About this task:
How many of the lines below hold the string "through"? Say only the number.

___ Raw data

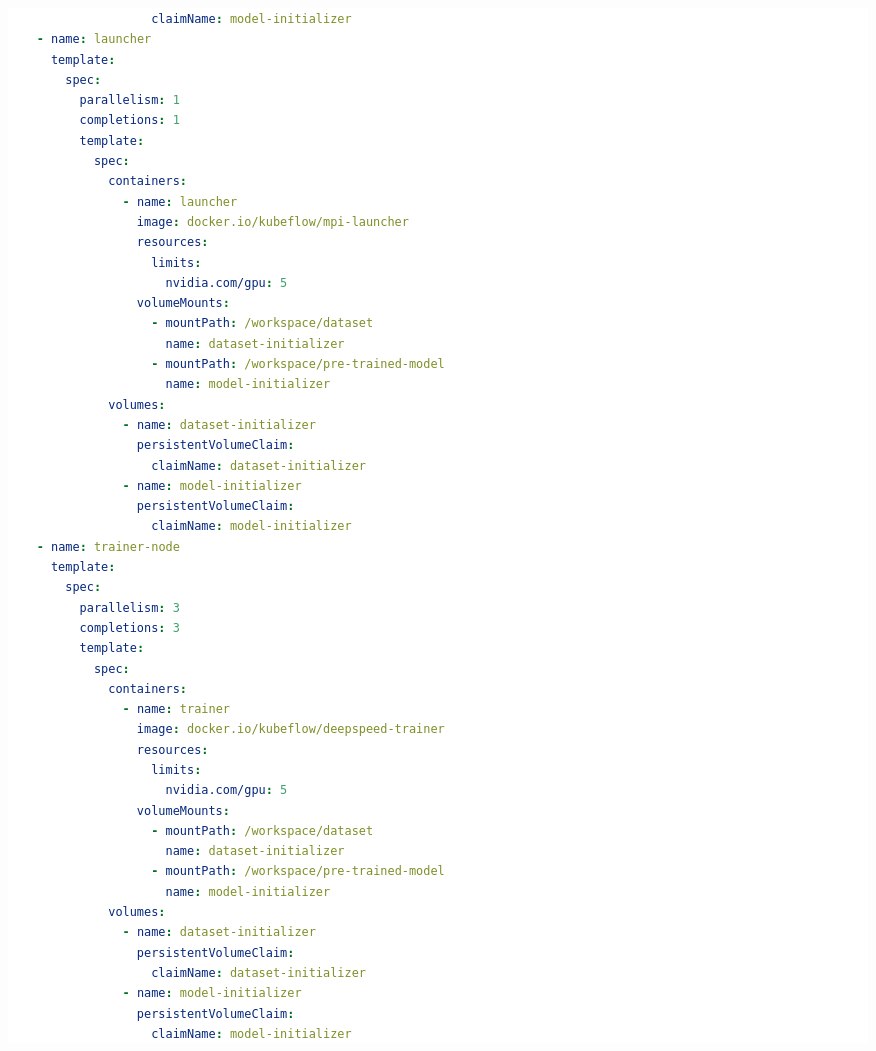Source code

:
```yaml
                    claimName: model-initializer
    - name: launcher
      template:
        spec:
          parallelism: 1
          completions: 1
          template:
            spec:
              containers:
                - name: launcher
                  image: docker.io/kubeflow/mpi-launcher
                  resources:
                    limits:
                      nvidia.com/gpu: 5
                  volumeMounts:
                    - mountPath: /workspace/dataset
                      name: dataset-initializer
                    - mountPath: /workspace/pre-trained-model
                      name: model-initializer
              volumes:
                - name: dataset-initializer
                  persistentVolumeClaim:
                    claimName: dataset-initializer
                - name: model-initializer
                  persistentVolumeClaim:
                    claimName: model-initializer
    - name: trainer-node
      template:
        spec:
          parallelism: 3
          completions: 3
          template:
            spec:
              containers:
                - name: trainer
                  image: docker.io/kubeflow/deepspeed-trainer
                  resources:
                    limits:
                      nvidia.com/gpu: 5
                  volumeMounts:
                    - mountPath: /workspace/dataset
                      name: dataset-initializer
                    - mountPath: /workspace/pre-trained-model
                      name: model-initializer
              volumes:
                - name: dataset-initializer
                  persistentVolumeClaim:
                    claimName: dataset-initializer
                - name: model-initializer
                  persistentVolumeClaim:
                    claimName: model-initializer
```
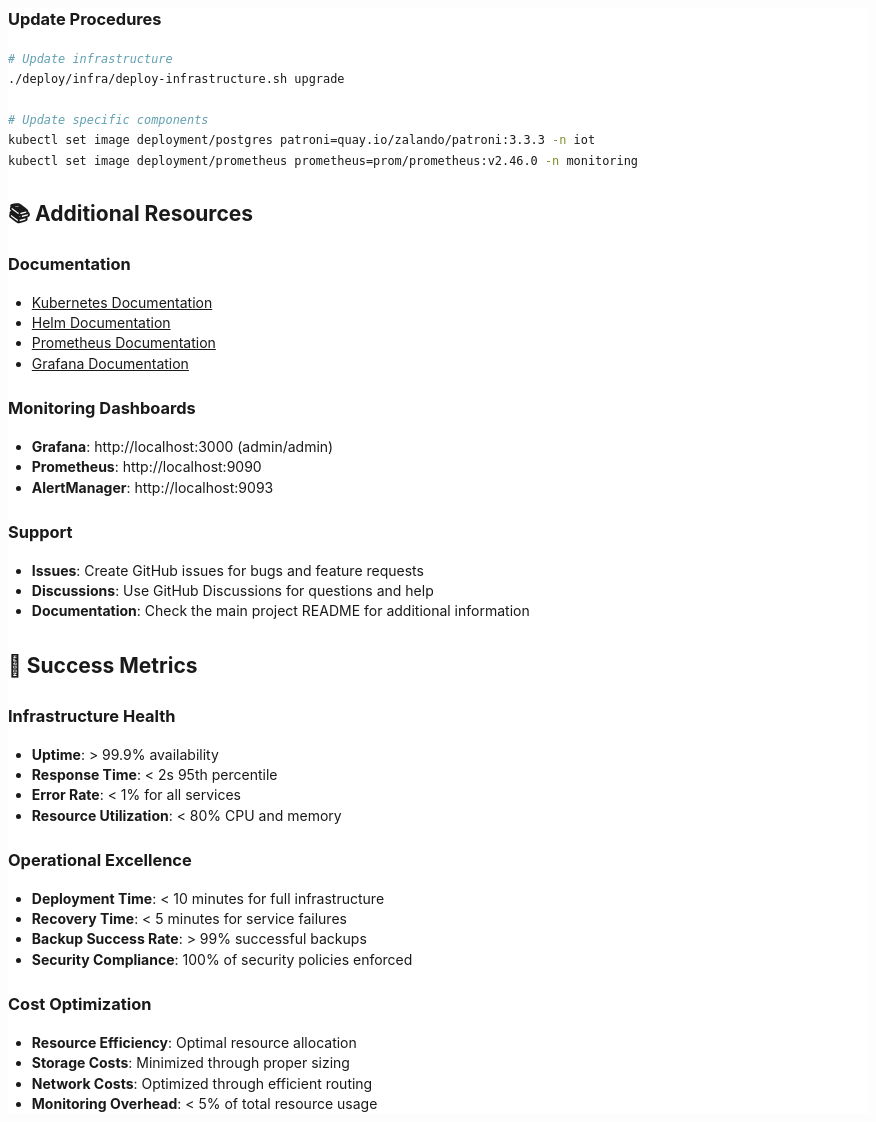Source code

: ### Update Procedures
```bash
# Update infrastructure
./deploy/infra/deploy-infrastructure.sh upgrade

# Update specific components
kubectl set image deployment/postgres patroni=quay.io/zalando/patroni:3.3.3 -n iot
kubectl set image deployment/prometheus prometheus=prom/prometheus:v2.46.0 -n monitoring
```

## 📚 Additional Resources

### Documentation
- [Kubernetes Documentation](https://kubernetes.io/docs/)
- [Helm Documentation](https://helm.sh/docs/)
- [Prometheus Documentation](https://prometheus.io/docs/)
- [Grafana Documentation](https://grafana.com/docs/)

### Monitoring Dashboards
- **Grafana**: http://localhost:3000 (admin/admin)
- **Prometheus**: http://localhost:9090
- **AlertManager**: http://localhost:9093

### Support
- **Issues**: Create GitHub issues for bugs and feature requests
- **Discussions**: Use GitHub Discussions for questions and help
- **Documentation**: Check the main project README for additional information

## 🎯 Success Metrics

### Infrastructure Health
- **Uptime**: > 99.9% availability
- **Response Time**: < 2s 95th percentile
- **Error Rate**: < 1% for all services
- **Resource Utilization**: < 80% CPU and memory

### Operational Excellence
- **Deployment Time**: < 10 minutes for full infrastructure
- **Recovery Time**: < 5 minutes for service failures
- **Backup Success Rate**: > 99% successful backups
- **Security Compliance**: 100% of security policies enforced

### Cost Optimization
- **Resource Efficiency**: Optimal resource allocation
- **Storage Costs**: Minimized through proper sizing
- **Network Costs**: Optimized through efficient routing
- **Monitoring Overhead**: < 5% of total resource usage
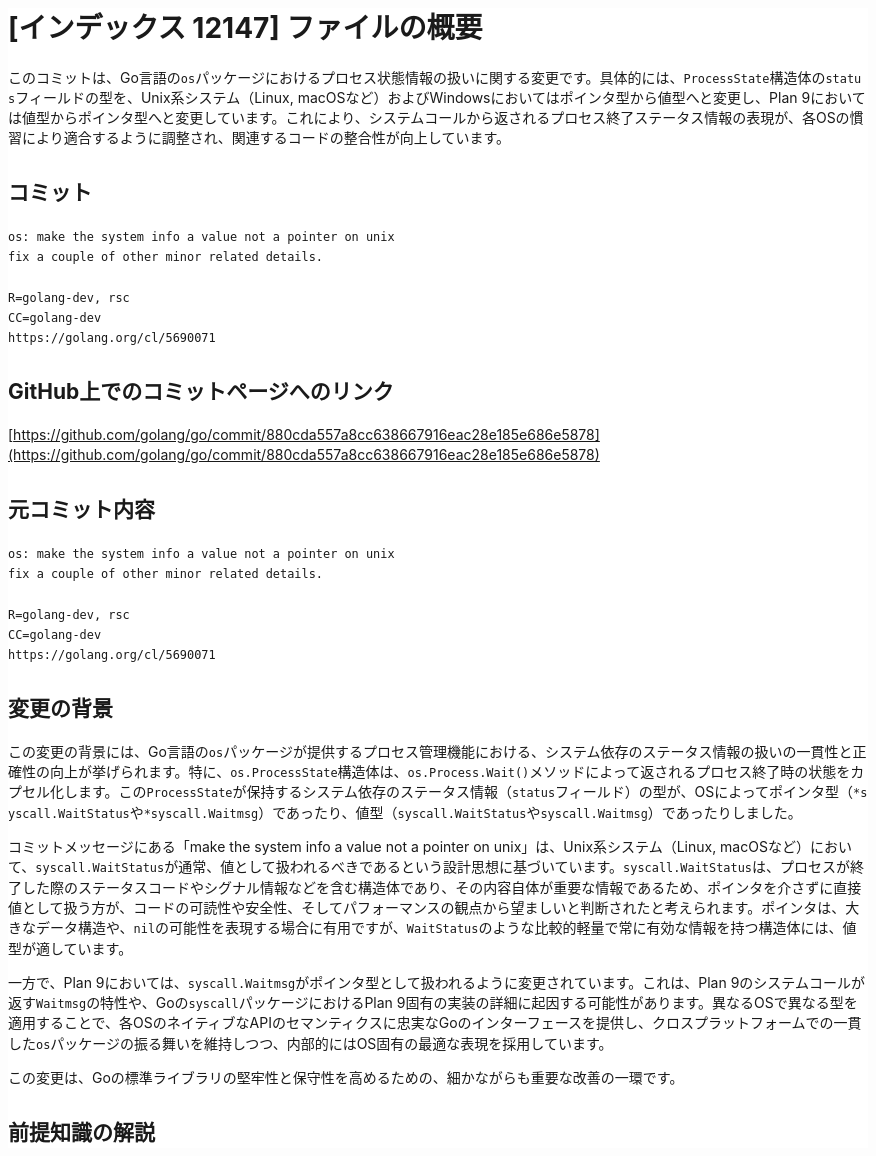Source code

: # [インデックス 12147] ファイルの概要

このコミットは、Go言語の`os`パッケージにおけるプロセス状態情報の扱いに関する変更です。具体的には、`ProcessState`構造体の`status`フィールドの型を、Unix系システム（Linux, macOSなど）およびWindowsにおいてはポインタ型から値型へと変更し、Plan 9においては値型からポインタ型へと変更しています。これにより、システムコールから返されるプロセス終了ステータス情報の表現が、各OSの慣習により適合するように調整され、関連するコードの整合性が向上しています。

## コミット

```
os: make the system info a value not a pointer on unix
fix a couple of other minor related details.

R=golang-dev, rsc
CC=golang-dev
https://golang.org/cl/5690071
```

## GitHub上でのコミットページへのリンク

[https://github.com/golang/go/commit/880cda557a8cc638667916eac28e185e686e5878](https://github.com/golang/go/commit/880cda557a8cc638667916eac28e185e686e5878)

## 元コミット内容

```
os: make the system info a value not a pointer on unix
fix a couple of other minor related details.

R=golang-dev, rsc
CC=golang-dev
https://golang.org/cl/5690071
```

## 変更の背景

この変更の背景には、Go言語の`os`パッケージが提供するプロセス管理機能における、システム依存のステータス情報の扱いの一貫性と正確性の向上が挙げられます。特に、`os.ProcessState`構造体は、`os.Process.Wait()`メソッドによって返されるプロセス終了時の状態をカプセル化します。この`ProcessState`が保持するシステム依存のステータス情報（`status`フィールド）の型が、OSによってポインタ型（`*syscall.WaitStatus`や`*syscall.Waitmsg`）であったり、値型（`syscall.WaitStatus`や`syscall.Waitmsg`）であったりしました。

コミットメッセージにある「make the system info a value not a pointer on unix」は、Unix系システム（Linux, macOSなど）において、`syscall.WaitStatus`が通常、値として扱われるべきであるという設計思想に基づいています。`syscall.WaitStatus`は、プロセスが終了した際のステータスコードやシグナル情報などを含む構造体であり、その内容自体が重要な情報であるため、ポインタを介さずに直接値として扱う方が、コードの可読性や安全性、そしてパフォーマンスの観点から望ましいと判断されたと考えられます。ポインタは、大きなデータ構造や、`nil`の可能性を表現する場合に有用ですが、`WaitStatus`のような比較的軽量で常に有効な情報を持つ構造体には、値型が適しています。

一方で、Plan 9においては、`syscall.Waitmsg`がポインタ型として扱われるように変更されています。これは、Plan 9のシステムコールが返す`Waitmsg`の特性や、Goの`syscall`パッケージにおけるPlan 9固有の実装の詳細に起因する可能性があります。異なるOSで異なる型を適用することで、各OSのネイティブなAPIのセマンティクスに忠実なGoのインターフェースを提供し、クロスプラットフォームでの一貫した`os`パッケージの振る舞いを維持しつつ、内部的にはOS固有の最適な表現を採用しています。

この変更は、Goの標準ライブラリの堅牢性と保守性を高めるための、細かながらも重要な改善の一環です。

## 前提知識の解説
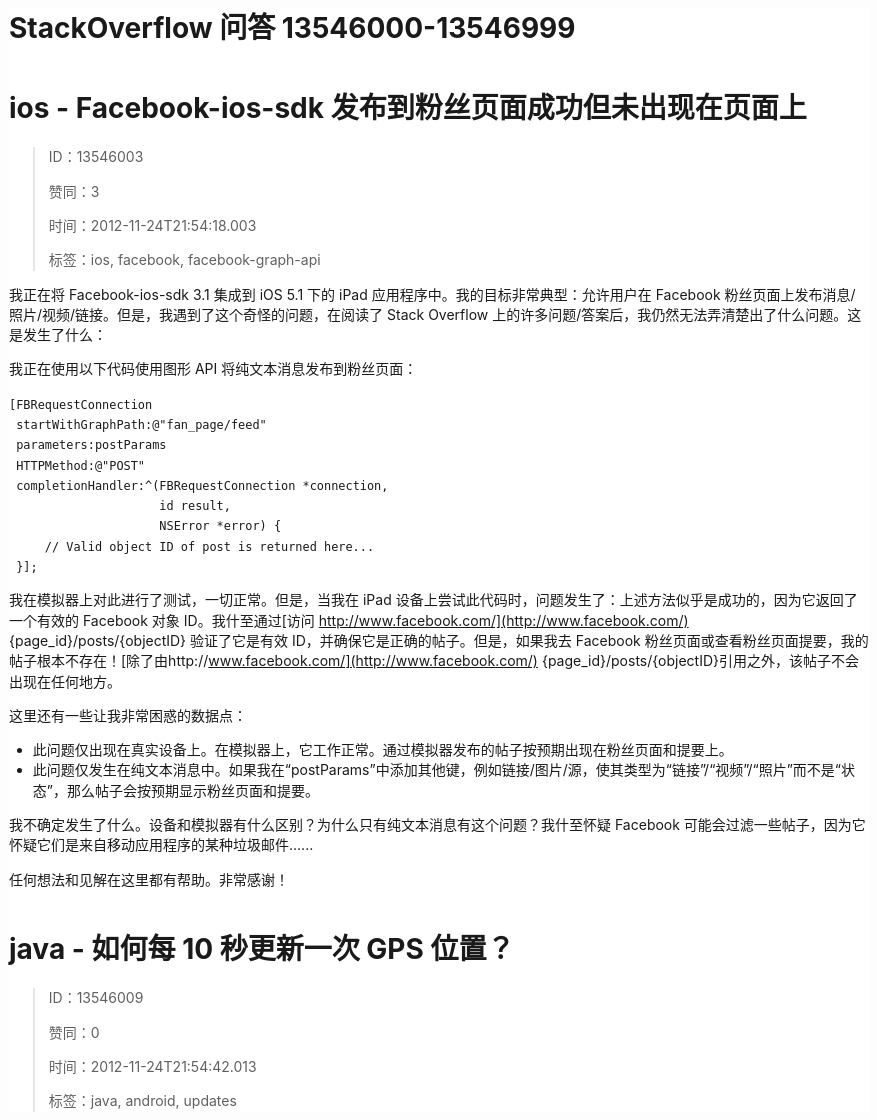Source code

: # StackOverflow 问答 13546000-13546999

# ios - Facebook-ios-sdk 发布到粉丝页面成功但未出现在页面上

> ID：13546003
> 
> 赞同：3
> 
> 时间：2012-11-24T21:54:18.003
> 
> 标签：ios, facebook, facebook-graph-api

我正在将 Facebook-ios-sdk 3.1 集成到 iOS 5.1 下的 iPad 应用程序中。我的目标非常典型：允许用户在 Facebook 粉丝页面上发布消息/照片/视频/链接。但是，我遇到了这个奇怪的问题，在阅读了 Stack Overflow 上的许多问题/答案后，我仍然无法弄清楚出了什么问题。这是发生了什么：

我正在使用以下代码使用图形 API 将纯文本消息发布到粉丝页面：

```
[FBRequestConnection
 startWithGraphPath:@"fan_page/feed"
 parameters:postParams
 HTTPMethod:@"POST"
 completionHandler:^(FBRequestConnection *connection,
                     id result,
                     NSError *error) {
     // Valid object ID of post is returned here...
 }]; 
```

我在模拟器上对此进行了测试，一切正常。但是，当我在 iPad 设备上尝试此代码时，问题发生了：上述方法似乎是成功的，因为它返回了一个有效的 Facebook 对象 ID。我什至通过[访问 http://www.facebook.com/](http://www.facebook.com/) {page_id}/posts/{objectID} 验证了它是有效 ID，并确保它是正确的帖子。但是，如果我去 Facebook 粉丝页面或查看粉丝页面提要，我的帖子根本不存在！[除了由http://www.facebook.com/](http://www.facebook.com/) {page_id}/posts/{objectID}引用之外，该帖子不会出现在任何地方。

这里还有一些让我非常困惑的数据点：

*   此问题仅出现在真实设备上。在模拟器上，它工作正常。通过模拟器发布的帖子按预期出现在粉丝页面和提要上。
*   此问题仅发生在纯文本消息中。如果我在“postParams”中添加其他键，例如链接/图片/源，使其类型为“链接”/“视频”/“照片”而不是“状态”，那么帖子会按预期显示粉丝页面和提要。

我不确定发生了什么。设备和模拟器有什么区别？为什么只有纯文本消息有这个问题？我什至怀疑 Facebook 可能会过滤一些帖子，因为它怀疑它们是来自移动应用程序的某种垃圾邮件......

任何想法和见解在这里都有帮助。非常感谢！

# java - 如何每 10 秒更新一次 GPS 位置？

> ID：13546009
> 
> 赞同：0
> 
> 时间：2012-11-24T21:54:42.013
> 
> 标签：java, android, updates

______

Problem solution:
2